Medication can also be helpful in managing severe emotional dysregulation. While it is definitely not a “fix”, it can help when things are very unmanageable. This is something you will need to discuss with a medical professional, and is not something that will necessarily be an option for you. Different medications work for different people and therefore my experiences are limited in their usefulness for you as an individual, but I have found two medications particularly helpful; quetiapine and clomipramine, and while I did not think they were helping me, when I have been off them I have realised that they do. Like I said, they are not going to solve the problem to a seriously noticeable extent, but they can help ease things.

This next,and final one is a biggie! Acceptance. Acceptance of your emotions is key. Do not feel guilty or bad for feeling sad, or angry, or whatever it is you are feeling. It is ok to feel; a feeling cannot hurt you. Read more about radical acceptance, which is a key component of a famous treatment for Borderline Personality Disorder (DBT). Radical acceptance involves taking a non-judgemental stance about yourself, and the situations and people around you, and accepting them as they are. It is not about agreeing with something or someone, but simply accepting things you cannot change.

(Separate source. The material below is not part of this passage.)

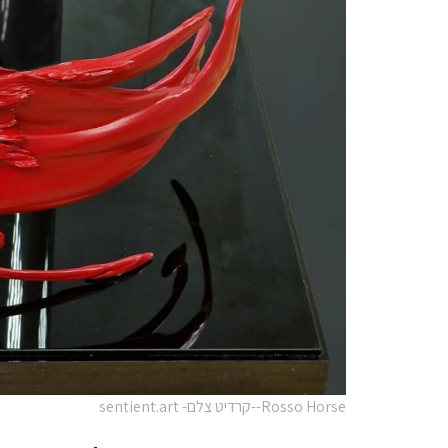
Rosso Horse--קרדיט צלם- sentient.art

There are other things that can be helpful when experiencing emotional dysregulation:

  • Identifying your emotion(s) – if you struggle with this you can use an emotion wheel. An emotion is something that I believe is trying to tell you something. Ignoring your feelings will not help, but recognising how you are feeling and saying to yourself “right now I feel really sad” can often be helpful if you can be accepting of that, and aware that it will not last forever.
  • Distraction techniques – note that distracting yourself is not the same as ignoring your emotions; after distracting, your mood or emotions will at some point return to a more tolerable level, at which point you can address what you were feeling.
  • Longer-term you can keep a diary of triggers. It can be helpful to do an ‘ABC’, that is A (antecedent), B (behaviour) and C (consequence). For more information go here and use their blank template to record yours. This can allow you to identify frequent triggers and work on managing them. This was something I learnt from a mental health professional I used to see, and while I did not find it helpful at the time as she used it as the basis of my treatment (aka we spent all of our time doing it), it can be helpful as an aid.
  • Wise mind. This concept is also from DBT. Your ‘wise mind’ is the middle ground. The two extremes are reasonable mind and emotional mind, where wise mind is in the middle.